Biooxidation of hydrogen sulfide to sulfur by moderate thermophilic acidophilic bacteria

The copper industry utilizes significant amounts of sulfuric acid in its processes, generating sulfate as waste. While sulfate-reducing bacteria can remove sulfate, it produces hydrogen sulfide (H 2 S) as a byproduct. This study examined the capability of a consortium consisting of Sulfobacillus thermosulfidooxidans and Sulfobacillus acidophilus to partially oxidize H 2 S to S° at a temperature of 45 °C. A fixed-bed bioreactor, with glass rings as support material and sodium thiosulfate as a model electron donor, was inoculated with the consortium. Formation of biofilms was crucial to maintain the bioreactor’s steady state, despite high flow rates. Afterward, the electron donor was changed to H 2 S. When the bioreactor was operated continuously and with high aeration, H 2 S was fully oxidized to SO 4 2− . However, under conditions of low aeration and at a concentration of 0.26 g/L of H 2 S, the consortium was able to oxidize H 2 S to S° with a 13% yield.

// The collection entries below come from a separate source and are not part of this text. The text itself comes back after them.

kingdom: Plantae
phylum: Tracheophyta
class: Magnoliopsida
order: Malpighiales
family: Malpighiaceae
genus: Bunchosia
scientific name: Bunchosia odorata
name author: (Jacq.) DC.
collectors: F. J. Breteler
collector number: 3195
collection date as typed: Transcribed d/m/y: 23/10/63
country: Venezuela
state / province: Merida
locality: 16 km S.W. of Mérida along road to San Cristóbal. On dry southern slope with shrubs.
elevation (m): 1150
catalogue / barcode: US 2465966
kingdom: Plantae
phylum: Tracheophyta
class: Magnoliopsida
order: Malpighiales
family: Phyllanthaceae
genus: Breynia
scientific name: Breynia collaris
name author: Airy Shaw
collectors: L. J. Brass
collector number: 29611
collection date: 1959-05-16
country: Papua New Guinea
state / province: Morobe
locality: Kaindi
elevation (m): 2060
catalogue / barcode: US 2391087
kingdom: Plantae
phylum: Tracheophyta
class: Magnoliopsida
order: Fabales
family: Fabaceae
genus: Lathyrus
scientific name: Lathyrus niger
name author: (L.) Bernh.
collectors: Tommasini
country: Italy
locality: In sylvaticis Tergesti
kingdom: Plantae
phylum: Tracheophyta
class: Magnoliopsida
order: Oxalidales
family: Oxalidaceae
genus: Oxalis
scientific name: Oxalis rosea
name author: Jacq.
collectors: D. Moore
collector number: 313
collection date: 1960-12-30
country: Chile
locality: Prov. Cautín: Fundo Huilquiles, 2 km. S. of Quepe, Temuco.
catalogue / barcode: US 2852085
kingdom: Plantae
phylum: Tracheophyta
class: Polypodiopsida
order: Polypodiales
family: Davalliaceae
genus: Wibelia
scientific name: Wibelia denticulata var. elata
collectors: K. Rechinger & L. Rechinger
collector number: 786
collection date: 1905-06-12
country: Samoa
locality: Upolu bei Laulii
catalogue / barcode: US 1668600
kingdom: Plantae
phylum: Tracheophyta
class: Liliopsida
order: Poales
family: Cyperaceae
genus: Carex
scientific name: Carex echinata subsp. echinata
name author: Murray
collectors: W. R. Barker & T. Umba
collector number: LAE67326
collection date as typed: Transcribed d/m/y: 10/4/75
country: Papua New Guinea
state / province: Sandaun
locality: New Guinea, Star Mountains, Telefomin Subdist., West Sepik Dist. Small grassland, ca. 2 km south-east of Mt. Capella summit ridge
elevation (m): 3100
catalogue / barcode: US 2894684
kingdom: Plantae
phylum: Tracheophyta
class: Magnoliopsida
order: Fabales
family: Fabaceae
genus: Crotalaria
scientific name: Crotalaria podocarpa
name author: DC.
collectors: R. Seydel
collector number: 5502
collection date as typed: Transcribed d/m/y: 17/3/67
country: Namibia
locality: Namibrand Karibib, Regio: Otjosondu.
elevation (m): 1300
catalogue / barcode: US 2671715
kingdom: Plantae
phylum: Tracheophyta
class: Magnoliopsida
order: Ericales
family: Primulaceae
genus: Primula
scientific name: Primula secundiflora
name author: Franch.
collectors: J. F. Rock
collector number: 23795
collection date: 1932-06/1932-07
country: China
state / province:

S° was discovered attached to the glass rings and jarosite. The results indicate that the consortium could oxidize H 2 S to S° with a 13% yield under low aeration and at a concentration of 0.26 g/L of H 2 S. The findings highlight the capability of a Sulfobacillus consortium to convert H 2 S into S°, providing a potential solution for addressing environmental and safety issues associated with sulfate waste generated by the mining industry.